▶ Items excerpted from a collection

————

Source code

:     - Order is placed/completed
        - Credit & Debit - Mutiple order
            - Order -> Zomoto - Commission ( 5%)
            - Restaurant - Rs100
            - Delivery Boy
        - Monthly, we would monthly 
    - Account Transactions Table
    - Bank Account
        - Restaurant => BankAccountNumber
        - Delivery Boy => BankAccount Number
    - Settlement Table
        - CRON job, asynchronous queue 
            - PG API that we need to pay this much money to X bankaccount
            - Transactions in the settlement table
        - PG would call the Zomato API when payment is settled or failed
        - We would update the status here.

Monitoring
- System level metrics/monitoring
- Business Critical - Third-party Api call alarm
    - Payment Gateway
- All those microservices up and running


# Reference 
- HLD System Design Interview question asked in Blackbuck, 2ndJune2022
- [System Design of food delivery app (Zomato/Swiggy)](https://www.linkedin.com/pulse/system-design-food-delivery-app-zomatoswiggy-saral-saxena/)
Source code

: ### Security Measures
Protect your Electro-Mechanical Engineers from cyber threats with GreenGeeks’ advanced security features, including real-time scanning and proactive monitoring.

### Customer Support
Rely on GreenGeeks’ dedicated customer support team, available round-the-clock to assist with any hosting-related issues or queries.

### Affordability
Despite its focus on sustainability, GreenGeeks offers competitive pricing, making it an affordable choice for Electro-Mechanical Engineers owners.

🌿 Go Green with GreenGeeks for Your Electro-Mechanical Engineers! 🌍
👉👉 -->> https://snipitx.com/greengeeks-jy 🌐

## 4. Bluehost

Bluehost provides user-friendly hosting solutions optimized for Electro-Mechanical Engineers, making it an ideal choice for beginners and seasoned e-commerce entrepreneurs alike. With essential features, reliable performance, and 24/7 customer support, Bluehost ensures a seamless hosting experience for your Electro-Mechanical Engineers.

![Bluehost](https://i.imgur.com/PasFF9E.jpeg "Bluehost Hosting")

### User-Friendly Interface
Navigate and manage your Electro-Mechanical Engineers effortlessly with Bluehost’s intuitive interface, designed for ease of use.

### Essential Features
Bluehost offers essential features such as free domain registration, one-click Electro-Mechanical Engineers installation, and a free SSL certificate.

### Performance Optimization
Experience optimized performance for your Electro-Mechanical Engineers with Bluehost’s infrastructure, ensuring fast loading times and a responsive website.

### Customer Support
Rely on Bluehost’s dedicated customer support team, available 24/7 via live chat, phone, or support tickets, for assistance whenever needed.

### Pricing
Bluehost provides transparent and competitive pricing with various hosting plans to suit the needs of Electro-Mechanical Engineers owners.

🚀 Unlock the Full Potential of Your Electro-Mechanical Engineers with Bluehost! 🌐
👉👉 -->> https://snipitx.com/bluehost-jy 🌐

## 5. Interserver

————

▶ Task prompt
Reproduce all of the items above, character for character.

▶ Worked solution
Source code

:     - Order is placed/completed
        - Credit & Debit - Mutiple order
            - Order -> Zomoto - Commission ( 5%)
            - Restaurant - Rs100
            - Delivery Boy
        - Monthly, we would monthly 
    - Account Transactions Table
    - Bank Account
        - Restaurant => BankAccountNumber
        - Delivery Boy => BankAccount Number
    - Settlement Table
        - CRON job, asynchronous queue 
            - PG API that we need to pay this much money to X bankaccount
            - Transactions in the settlement table
        - PG would call the Zomato API when payment is settled or failed
        - We would update the status here.

Monitoring
- System level metrics/monitoring
- Business Critical - Third-party Api call alarm
    - Payment Gateway
- All those microservices up and running


# Reference 
- HLD System Design Interview question asked in Blackbuck, 2ndJune2022
- [System Design of food delivery app (Zomato/Swiggy)](https://www.linkedin.com/pulse/system-design-food-delivery-app-zomatoswiggy-saral-saxena/)
Source code

: ### Security Measures
Protect your Electro-Mechanical Engineers from cyber threats with GreenGeeks’ advanced security features, including real-time scanning and proactive monitoring.

### Customer Support
Rely on GreenGeeks’ dedicated customer support team, available round-the-clock to assist with any hosting-related issues or queries.

### Affordability
Despite its focus on sustainability, GreenGeeks offers competitive pricing, making it an affordable choice for Electro-Mechanical Engineers owners.

🌿 Go Green with GreenGeeks for Your Electro-Mechanical Engineers! 🌍
👉👉 -->> https://snipitx.com/greengeeks-jy 🌐

## 4. Bluehost

Bluehost provides user-friendly hosting solutions optimized for Electro-Mechanical Engineers, making it an ideal choice for beginners and seasoned e-commerce entrepreneurs alike. With essential features, reliable performance, and 24/7 customer support, Bluehost ensures a seamless hosting experience for your Electro-Mechanical Engineers.

![Bluehost](https://i.imgur.com/PasFF9E.jpeg "Bluehost Hosting")

### User-Friendly Interface
Navigate and manage your Electro-Mechanical Engineers effortlessly with Bluehost’s intuitive interface, designed for ease of use.

### Essential Features
Bluehost offers essential features such as free domain registration, one-click Electro-Mechanical Engineers installation, and a free SSL certificate.

### Performance Optimization
Experience optimized performance for your Electro-Mechanical Engineers with Bluehost’s infrastructure, ensuring fast loading times and a responsive website.

### Customer Support
Rely on Bluehost’s dedicated customer support team, available 24/7 via live chat, phone, or support tickets, for assistance whenever needed.

### Pricing
Bluehost provides transparent and competitive pricing with various hosting plans to suit the needs of Electro-Mechanical Engineers owners.

🚀 Unlock the Full Potential of Your Electro-Mechanical Engineers with Bluehost! 🌐
👉👉 -->> https://snipitx.com/bluehost-jy 🌐

## 5. Interserver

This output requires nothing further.